Hacker News new | ask | show | jobs
by tqh 1911 days ago
This might be outdated info:

  * Two different Prestos, prestodb and prestosql for maximum confusion. (I think one renamed)
  * Making Controller highly available by default is hard
  * Autoscaling workers is not simple
  * Code very dependent on its own webframework that tries to do everything and lacks docs.
  * Resource planner for multiple queries is lacking
  * Worker configuration takes a lot of skill
All of these could be solved, but in most cases you can find other solutions where you get a simpler set of problems.
2 comments

tqh, Sounds like you hit the nail on the head with your answer. Thank you very much for your insights.
Hey I'm a contributor to prestosql (the one that renamed to Trino). I'll provide a few of my opinions into some of these from the vantage point of our project.

* It's definitely confusing but pretty common in open source projects to see the original creators split off when corporate oversight interferes with the OS governance model. (https://www.computerworld.com/article/2746627/hudson-devs-vo...). This is especially true when, as the OP mentioned, it's a pretty cool tech and a lot of interest in it. Now that the names are different, it is clearing up a bit. We're hoping in a few years there will be one project standing so that you won't have to choose. I don't have to tell you which one I think it is.

* Active-active HA is not really necessary IMO as Trino is designed for low latency interactive queries in general.
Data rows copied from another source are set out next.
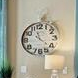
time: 11:21
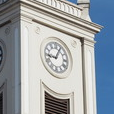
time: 9:04
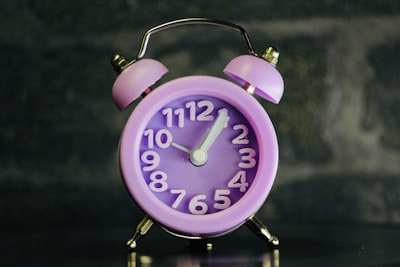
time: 10:05
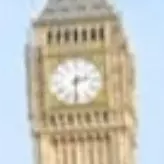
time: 2:31
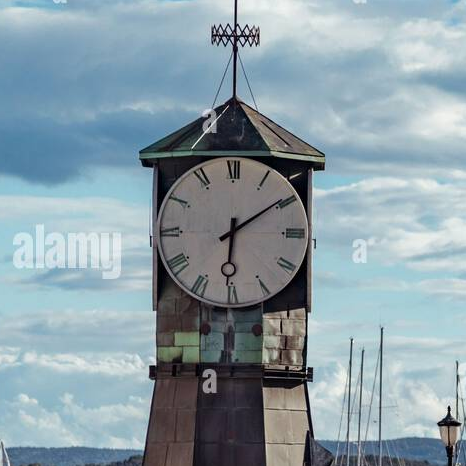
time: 6:09
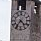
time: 4:35
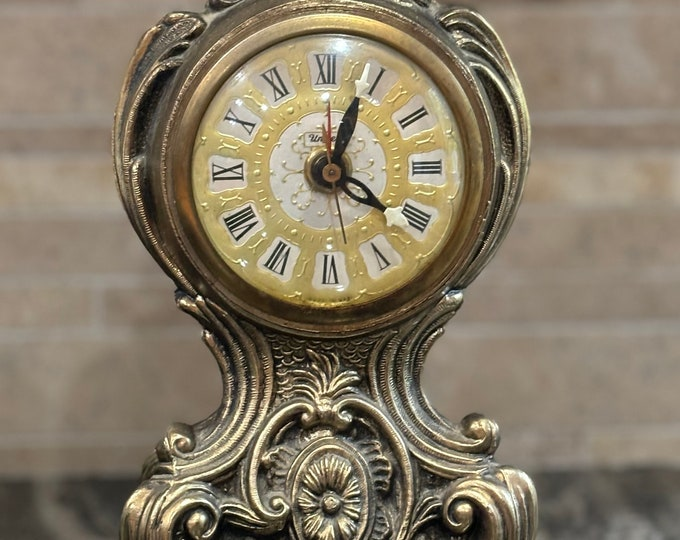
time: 4:03
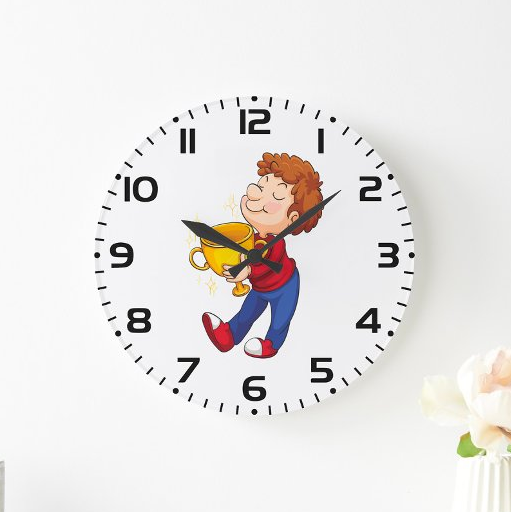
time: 1:49
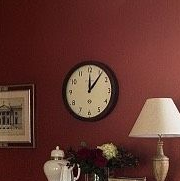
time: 12:06
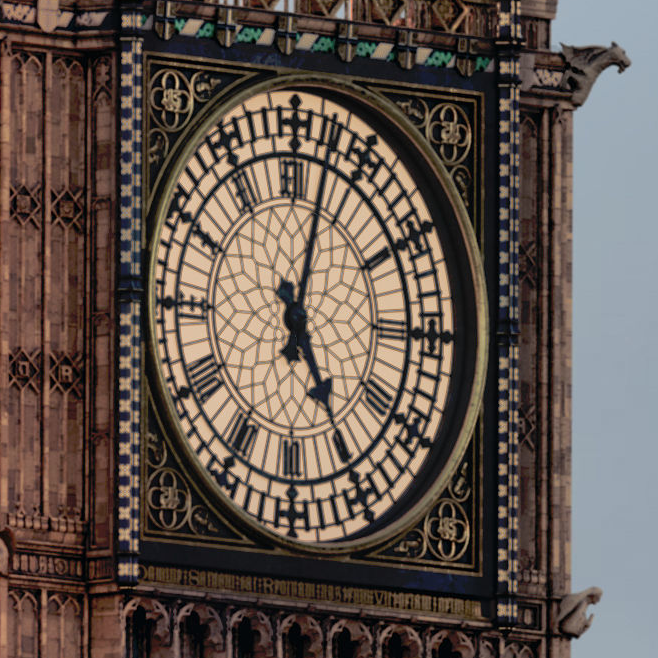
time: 5:02
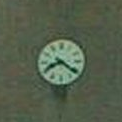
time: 8:21
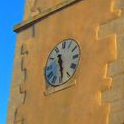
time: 11:28
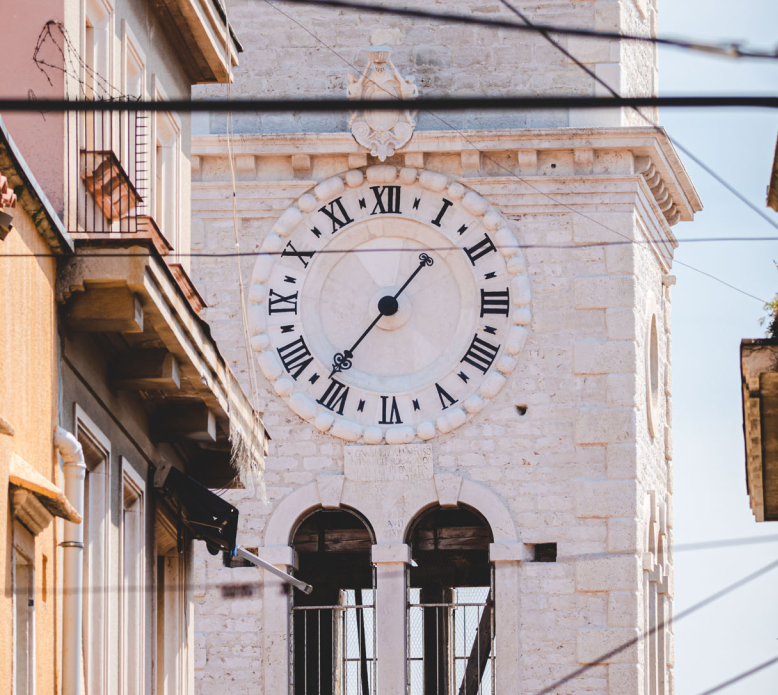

It can handle longer running batch queries but it gives up fault tolerance to fail fast and you just resubmit the query vs predecessors like Hive, Spark, etc... that handle ETL and long running batch processes efficiently but this adds complexity to the query to checkpoint the work. I could see the need for an active-passive HA to have on deck during a failure. Setting up your own active-passive HA is as simple as putting two coordinators behind a proxy and pointing your workers to the proxy address. Then you basically have the proxy run health checks and flip over in the event of an outage. Here's the issue to track native HA though https://github.com/trinodb/trino/issues/391.

* I'm not sure why autoscaling is said to be difficult. I think this is why you have kubernetes and docker to manage this type of workload.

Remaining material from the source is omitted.